SET PROBLEM> Reproduce without change everything in the items below from the line containing "family: Polygonaceae" down to the last line of the items, including both of those lines.

INPUT DATA>
━━━━━━━━━━

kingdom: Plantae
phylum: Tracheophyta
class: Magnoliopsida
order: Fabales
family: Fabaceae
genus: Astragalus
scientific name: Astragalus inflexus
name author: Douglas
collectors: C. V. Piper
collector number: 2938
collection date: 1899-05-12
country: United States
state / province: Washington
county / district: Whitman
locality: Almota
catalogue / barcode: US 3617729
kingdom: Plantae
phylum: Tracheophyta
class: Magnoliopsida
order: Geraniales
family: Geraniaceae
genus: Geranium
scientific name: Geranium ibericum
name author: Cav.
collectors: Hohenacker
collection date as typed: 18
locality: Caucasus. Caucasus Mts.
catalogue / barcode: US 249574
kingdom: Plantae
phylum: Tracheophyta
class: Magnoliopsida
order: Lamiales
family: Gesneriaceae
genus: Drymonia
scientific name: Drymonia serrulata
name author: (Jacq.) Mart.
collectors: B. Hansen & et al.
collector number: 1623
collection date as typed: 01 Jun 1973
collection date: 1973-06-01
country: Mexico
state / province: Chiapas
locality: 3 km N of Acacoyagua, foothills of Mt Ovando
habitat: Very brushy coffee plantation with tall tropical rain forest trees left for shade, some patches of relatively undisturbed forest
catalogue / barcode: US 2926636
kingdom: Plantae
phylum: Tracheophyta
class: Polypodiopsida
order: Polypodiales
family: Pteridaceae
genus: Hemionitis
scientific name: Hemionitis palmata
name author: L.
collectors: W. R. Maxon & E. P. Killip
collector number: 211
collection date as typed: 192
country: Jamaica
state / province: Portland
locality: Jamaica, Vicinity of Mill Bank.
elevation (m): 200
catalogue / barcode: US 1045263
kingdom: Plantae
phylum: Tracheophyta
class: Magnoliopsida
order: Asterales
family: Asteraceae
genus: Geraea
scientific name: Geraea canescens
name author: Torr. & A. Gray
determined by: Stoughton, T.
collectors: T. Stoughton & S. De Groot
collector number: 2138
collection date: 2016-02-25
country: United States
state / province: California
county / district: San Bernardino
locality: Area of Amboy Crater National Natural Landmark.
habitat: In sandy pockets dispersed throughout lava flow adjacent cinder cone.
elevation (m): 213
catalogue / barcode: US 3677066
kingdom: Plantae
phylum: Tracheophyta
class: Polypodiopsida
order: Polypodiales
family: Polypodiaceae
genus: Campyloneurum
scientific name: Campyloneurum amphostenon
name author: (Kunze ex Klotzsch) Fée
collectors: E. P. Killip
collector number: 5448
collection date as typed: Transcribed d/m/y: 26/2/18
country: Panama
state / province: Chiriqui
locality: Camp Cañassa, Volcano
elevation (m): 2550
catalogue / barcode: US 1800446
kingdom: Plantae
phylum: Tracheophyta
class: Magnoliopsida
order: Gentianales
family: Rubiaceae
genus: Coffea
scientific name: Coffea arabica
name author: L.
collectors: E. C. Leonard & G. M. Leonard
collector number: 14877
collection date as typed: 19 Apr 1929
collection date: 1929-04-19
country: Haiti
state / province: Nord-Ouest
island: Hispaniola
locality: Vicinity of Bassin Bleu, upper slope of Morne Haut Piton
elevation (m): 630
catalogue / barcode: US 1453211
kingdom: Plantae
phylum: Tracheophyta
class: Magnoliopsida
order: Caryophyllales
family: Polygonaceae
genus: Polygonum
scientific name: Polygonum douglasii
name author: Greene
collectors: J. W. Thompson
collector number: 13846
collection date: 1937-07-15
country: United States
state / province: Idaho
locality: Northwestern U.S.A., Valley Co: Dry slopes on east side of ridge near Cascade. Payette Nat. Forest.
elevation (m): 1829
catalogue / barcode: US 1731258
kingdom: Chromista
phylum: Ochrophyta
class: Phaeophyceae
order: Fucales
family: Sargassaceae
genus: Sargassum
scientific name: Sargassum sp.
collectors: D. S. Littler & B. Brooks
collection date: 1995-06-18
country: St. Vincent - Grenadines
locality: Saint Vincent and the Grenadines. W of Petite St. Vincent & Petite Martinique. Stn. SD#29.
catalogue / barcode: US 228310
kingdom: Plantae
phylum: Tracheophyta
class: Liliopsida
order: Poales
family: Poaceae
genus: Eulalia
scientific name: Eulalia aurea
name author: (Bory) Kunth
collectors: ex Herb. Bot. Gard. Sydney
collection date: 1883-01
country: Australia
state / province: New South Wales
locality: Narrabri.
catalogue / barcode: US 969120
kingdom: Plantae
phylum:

━━━━━━━━━━

OUTPUT FOR THIS TASK>
family: Polygonaceae
genus: Polygonum
scientific name: Polygonum douglasii
name author: Greene
collectors: J. W. Thompson
collector number: 13846
collection date: 1937-07-15
country: United States
state / province: Idaho
locality: Northwestern U.S.A., Valley Co: Dry slopes on east side of ridge near Cascade. Payette Nat. Forest.
elevation (m): 1829
catalogue / barcode: US 1731258
kingdom: Chromista
phylum: Ochrophyta
class: Phaeophyceae
order: Fucales
family: Sargassaceae
genus: Sargassum
scientific name: Sargassum sp.
collectors: D. S. Littler & B. Brooks
collection date: 1995-06-18
country: St. Vincent - Grenadines
locality: Saint Vincent and the Grenadines. W of Petite St. Vincent & Petite Martinique. Stn. SD#29.
catalogue / barcode: US 228310
kingdom: Plantae
phylum: Tracheophyta
class: Liliopsida
order: Poales
family: Poaceae
genus: Eulalia
scientific name: Eulalia aurea
name author: (Bory) Kunth
collectors: ex Herb. Bot. Gard. Sydney
collection date: 1883-01
country: Australia
state / province: New South Wales
locality: Narrabri.
catalogue / barcode: US 969120
kingdom: Plantae
phylum:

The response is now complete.